Now, the central theme in Bayesian inference is that the data we observe is fixed, and the parameters are random variables. The subtlety here is that before the data is observed, they are presumed to follow some kind of parametric distribution. Once the data are realized, they are no longer random but fixed. Subsequent observations update our beliefs about the distribution of the parameters of interest. In order to model this behavior, we suppose that $\theta$ follows some prior distribution, and the act of observing the data allows us to update this distribution, which is called the posterior distribution.
So for this question, we presume that $\theta$ follows a gamma distribution with hyperparameters $a, b$: $$\theta \sim \operatorname{Gamma}(a,b), \\ f(\theta \mid a,b) = \frac{b^a \theta^{a-1} e^{-b\theta}}{\Gamma(a)}, \quad \theta > 0.$$ We are free to choose $a, b$ in accordance to our prior beliefs about how $\theta$ is distributed. For example, the prior mean for $\theta$ is $\operatorname{E}[\theta] = a/b$, and the variance is $\operatorname{Var}[\theta] = a/b^2$. So if if we are relatively uncertain about $\theta$, we might want to choose a large $a$ and a small $b$.

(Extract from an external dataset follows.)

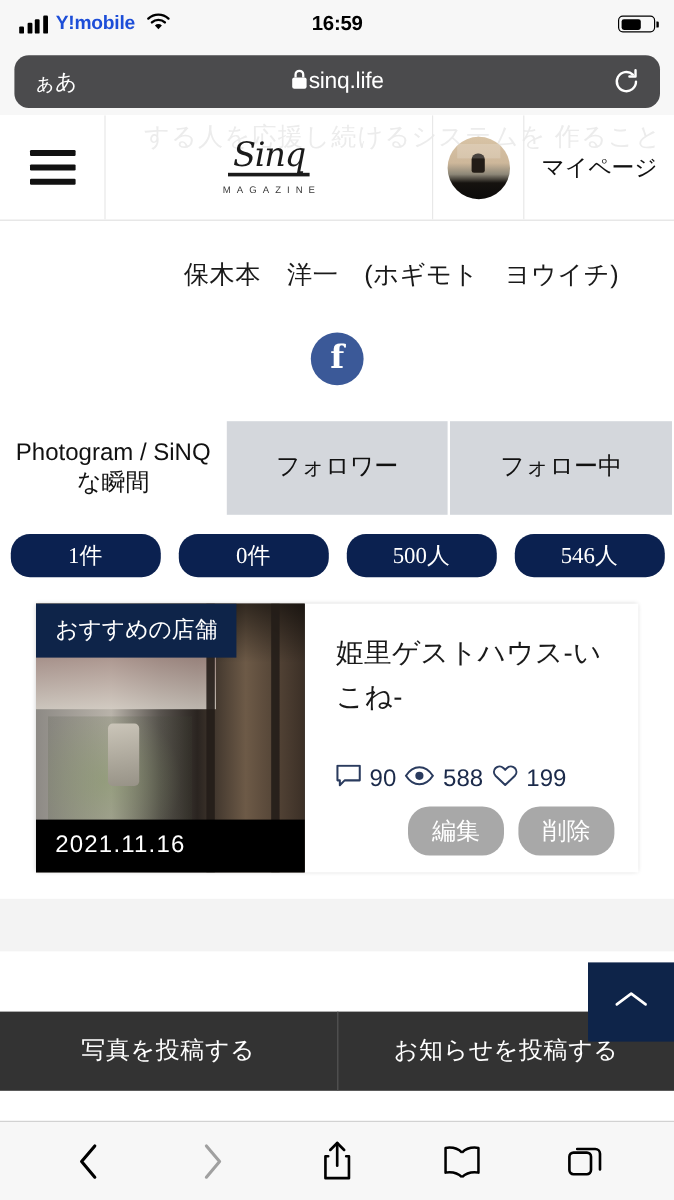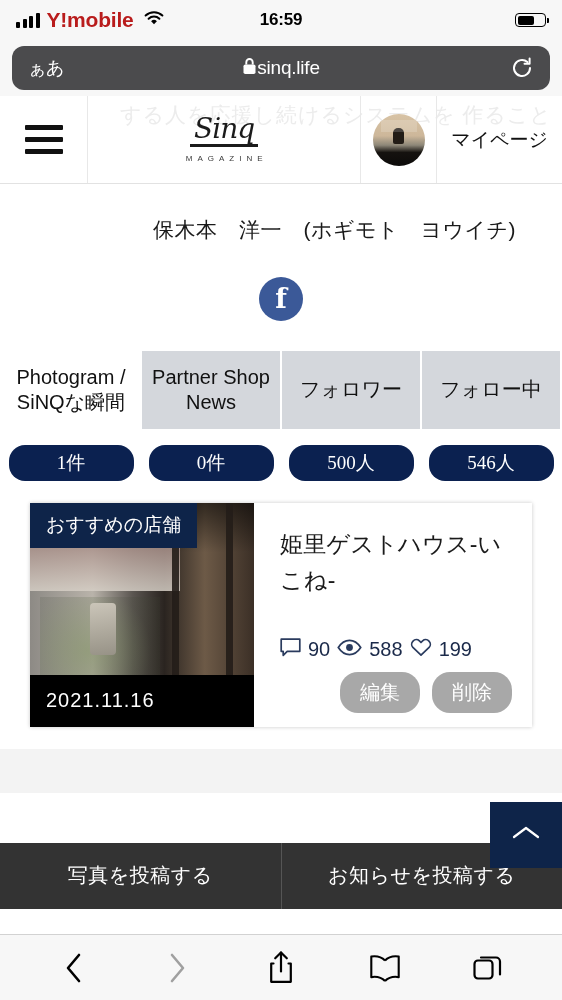"Y!mobile" .carrier { color: #b91c1c -> #1d4ed8; font-size: 21px -> 16px }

Now, by Bayes' rule, we have $$f(\theta \mid Y = y, x, a, b) = \frac{\Pr[Y = y \mid \theta, x]f(\theta \mid a, b)}{\Pr[Y = y]}.$$ But since the denominator is not a function of $\theta$, we can also write this as $$f(\theta \mid Y = y, x, a, b) \propto \Pr[Y = y \mid \theta, x]f(\theta \mid a, b).$$ That is to say, the posterior density of $\theta$ given the observation $Y = y$ is proportional to the probability of observing $Y = y$ given $\theta$, times the prior density of $\theta$. This makes sense because the RHS is a likelihood of $\theta$ given the data. Concretely, $$f(\theta \mid Y = y, x, a, b) \propto e^{-\theta x} \frac{(\theta x)^y}{y!} \cdot \frac{b^a \theta^{a-1} e^{-b \theta}}{\Gamma(a)}.$$ The key to understanding this expression is to regard every variable except for $\theta$ as a constant, and trying to see what probability distribution $\theta$ looks like. Specifically, we can ignore any factors that are constants with respect to $\theta$: $$f(\theta \mid Y = y, x, a, b) \propto e^{-\theta x} \theta^y \theta^{a-1} e^{-b \theta} = e^{-(b+x)\theta} \theta^{a+y-1}.$$ This looks like a gamma distribution with shape $a+y$, and rate $b+x$, since such a density would be $$\frac{(b+x)^{a+y} \theta^{a+y-1} e^{-(b+x)\theta}}{\Gamma(a+y)}.$$ The extra factors $(b+x)^{a+y}$ and $\Gamma(a+y)$ are constants with respect to $\theta$. So the posterior distribution of $\theta$ given a single observation $Y = y$ is also gamma distributed, but the posterior hyperparameters are $$a^* = a+y, \quad b^* = b+x.$$
For example, suppose $x = 2$ as above. Our prior belief about $\theta$ is uncertain, so say we choose $a = 10$, $b = 0.25$. If we observe $Y = 18$, then our posterior hyperparameters become $$a^* = 10 + 18 = 28, \quad b^* = 0.25 + 2 = 2.25.$$
So now that we have gone through the simple case, how would we generalize to the case where we have multiple data points? The key is to note that the sum of the observations $$\sum_{i=1}^n Y_i \sim \operatorname{Poisson}\left(\theta \sum_{i=1}^n x_i \right).$$ In other words, the sum of independent Poisson random variables, with rates $\theta x_i$, is Poisson with rate equal to the sum of the rates. Then we can treat the sample as equivalent to a single observation from a Poisson distribution with modified rate, and perform our posterior density calculation on this observation.